(Beginning of Data records)

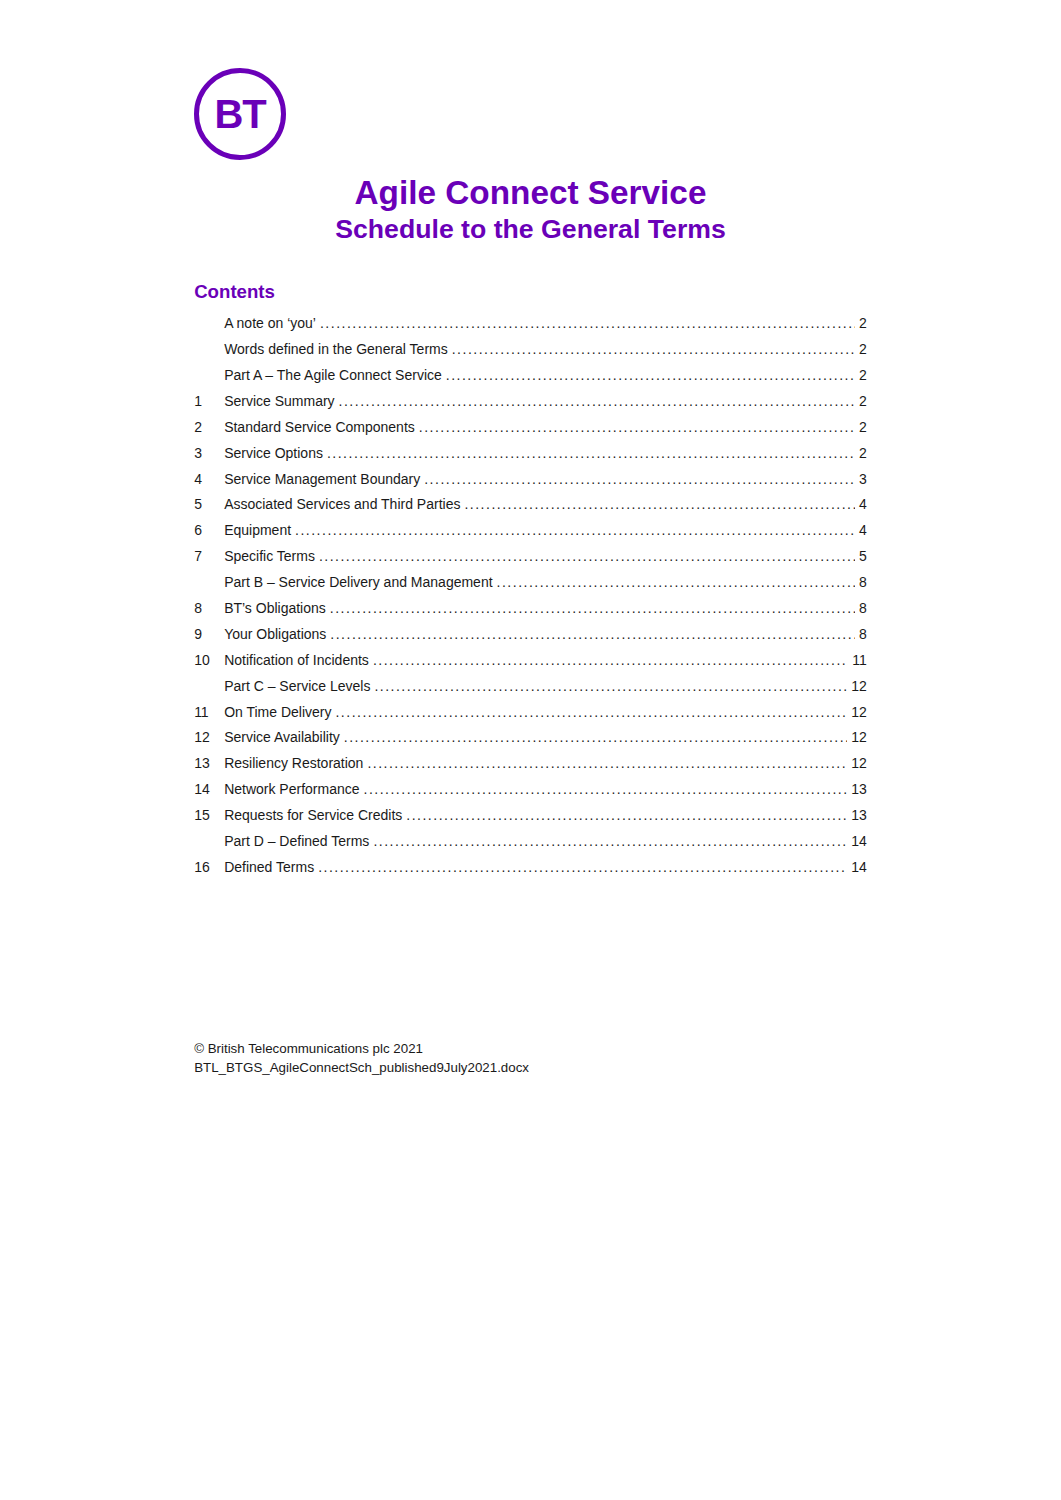BT
Agile Connect Service Schedule to the General Terms
Contents
A note on ‘you’.................................................................................................................................................................. 2
Words defined in the General Terms.................................................................................................................................................................. 2
Part A – The Agile Connect Service.................................................................................................................................................................. 2
1 Service Summary.................................................................................................................................................................. 2
2 Standard Service Components.................................................................................................................................................................. 2
3 Service Options.................................................................................................................................................................. 2
4 Service Management Boundary.................................................................................................................................................................. 3
5 Associated Services and Third Parties.................................................................................................................................................................. 4
6 Equipment.................................................................................................................................................................. 4
7 Specific Terms.................................................................................................................................................................. 5
Part B – Service Delivery and Management.................................................................................................................................................................. 8
8 BT’s Obligations.................................................................................................................................................................. 8
9 Your Obligations.................................................................................................................................................................. 8
10 Notification of Incidents.................................................................................................................................................................. 11
Part C – Service Levels.................................................................................................................................................................. 12
11 On Time Delivery.................................................................................................................................................................. 12
12 Service Availability.................................................................................................................................................................. 12
13 Resiliency Restoration.................................................................................................................................................................. 12
14 Network Performance.................................................................................................................................................................. 13
15 Requests for Service Credits.................................................................................................................................................................. 13
Part D – Defined Terms.................................................................................................................................................................. 14
16 Defined Terms.................................................................................................................................................................. 14
© British Telecommunications plc 2021
BTL_BTGS_AgileConnectSch_published9July2021.docx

(End of Data records)

| What to work on |
The answer must be an exact copy of the records above, with the pictures left out.

| Task output |
BT
Agile Connect Service Schedule to the General Terms
Contents
A note on ‘you’.................................................................................................................................................................. 2
Words defined in the General Terms.................................................................................................................................................................. 2
Part A – The Agile Connect Service.................................................................................................................................................................. 2
1 Service Summary.................................................................................................................................................................. 2
2 Standard Service Components.................................................................................................................................................................. 2
3 Service Options.................................................................................................................................................................. 2
4 Service Management Boundary.................................................................................................................................................................. 3
5 Associated Services and Third Parties.................................................................................................................................................................. 4
6 Equipment.................................................................................................................................................................. 4
7 Specific Terms.................................................................................................................................................................. 5
Part B – Service Delivery and Management.................................................................................................................................................................. 8
8 BT’s Obligations.................................................................................................................................................................. 8
9 Your Obligations.................................................................................................................................................................. 8
10 Notification of Incidents.................................................................................................................................................................. 11
Part C – Service Levels.................................................................................................................................................................. 12
11 On Time Delivery.................................................................................................................................................................. 12
12 Service Availability.................................................................................................................................................................. 12
13 Resiliency Restoration.................................................................................................................................................................. 12
14 Network Performance.................................................................................................................................................................. 13
15 Requests for Service Credits.................................................................................................................................................................. 13
Part D – Defined Terms.................................................................................................................................................................. 14
16 Defined Terms.................................................................................................................................................................. 14
© British Telecommunications plc 2021
BTL_BTGS_AgileConnectSch_published9July2021.docx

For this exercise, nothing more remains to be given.